= What needs to be done =
Please update the material below, replacing each occurrence of "tracking" with "monitoring" and keeping all other text the same.

= Supplied data =

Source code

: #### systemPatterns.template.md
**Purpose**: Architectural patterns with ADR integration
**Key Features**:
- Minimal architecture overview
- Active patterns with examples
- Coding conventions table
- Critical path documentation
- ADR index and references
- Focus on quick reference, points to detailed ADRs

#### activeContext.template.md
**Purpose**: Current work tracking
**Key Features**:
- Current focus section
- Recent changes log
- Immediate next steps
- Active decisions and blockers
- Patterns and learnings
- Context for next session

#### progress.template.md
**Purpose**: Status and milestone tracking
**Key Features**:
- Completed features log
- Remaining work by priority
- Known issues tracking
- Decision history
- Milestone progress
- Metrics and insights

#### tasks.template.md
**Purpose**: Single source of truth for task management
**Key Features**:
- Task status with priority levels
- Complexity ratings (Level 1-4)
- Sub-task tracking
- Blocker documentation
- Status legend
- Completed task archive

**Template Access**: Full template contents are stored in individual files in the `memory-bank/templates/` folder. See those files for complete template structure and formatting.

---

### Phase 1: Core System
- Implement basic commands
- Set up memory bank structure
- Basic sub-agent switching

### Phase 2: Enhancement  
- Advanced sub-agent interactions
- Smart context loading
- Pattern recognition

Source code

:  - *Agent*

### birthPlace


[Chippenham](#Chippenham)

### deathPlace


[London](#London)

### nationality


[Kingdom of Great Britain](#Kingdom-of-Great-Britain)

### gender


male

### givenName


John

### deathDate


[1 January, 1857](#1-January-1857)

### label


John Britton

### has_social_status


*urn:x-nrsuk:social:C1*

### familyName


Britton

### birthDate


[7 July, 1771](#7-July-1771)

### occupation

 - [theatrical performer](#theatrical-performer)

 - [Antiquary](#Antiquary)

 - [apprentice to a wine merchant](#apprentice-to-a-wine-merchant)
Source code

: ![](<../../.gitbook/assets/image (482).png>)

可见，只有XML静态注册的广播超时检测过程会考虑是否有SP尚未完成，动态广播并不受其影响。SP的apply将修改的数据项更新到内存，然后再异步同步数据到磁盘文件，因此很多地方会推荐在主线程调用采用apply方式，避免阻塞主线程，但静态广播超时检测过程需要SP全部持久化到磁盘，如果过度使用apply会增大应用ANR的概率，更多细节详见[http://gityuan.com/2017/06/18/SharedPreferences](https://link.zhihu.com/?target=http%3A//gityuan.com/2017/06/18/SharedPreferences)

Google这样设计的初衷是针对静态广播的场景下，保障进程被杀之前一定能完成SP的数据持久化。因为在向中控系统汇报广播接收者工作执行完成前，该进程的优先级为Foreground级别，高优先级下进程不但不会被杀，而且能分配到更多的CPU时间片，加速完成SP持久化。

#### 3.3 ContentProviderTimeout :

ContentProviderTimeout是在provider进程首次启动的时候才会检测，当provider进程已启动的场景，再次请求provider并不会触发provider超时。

= Written solution =
Source code

: #### systemPatterns.template.md
**Purpose**: Architectural patterns with ADR integration
**Key Features**:
- Minimal architecture overview
- Active patterns with examples
- Coding conventions table
- Critical path documentation
- ADR index and references
- Focus on quick reference, points to detailed ADRs

#### activeContext.template.md
**Purpose**: Current work monitoring
**Key Features**:
- Current focus section
- Recent changes log
- Immediate next steps
- Active decisions and blockers
- Patterns and learnings
- Context for next session

#### progress.template.md
**Purpose**: Status and milestone monitoring
**Key Features**:
- Completed features log
- Remaining work by priority
- Known issues monitoring
- Decision history
- Milestone progress
- Metrics and insights

#### tasks.template.md
**Purpose**: Single source of truth for task management
**Key Features**:
- Task status with priority levels
- Complexity ratings (Level 1-4)
- Sub-task monitoring
- Blocker documentation
- Status legend
- Completed task archive

**Template Access**: Full template contents are stored in individual files in the `memory-bank/templates/` folder. See those files for complete template structure and formatting.

---

### Phase 1: Core System
- Implement basic commands
- Set up memory bank structure
- Basic sub-agent switching

### Phase 2: Enhancement  
- Advanced sub-agent interactions
- Smart context loading
- Pattern recognition

Source code

:  - *Agent*

### birthPlace


[Chippenham](#Chippenham)

### deathPlace


[London](#London)

### nationality


[Kingdom of Great Britain](#Kingdom-of-Great-Britain)

### gender


male

### givenName


John

### deathDate


[1 January, 1857](#1-January-1857)

### label


John Britton

### has_social_status


*urn:x-nrsuk:social:C1*

### familyName


Britton

### birthDate


[7 July, 1771](#7-July-1771)

### occupation

 - [theatrical performer](#theatrical-performer)

 - [Antiquary](#Antiquary)

 - [apprentice to a wine merchant](#apprentice-to-a-wine-merchant)
Source code

: ![](<../../.gitbook/assets/image (482).png>)

可见，只有XML静态注册的广播超时检测过程会考虑是否有SP尚未完成，动态广播并不受其影响。SP的apply将修改的数据项更新到内存，然后再异步同步数据到磁盘文件，因此很多地方会推荐在主线程调用采用apply方式，避免阻塞主线程，但静态广播超时检测过程需要SP全部持久化到磁盘，如果过度使用apply会增大应用ANR的概率，更多细节详见[http://gityuan.com/2017/06/18/SharedPreferences](https://link.zhihu.com/?target=http%3A//gityuan.com/2017/06/18/SharedPreferences)

Google这样设计的初衷是针对静态广播的场景下，保障进程被杀之前一定能完成SP的数据持久化。因为在向中控系统汇报广播接收者工作执行完成前，该进程的优先级为Foreground级别，高优先级下进程不但不会被杀，而且能分配到更多的CPU时间片，加速完成SP持久化。

#### 3.3 ContentProviderTimeout :

ContentProviderTimeout是在provider进程首次启动的时候才会检测，当provider进程已启动的场景，再次请求provider并不会触发provider超时。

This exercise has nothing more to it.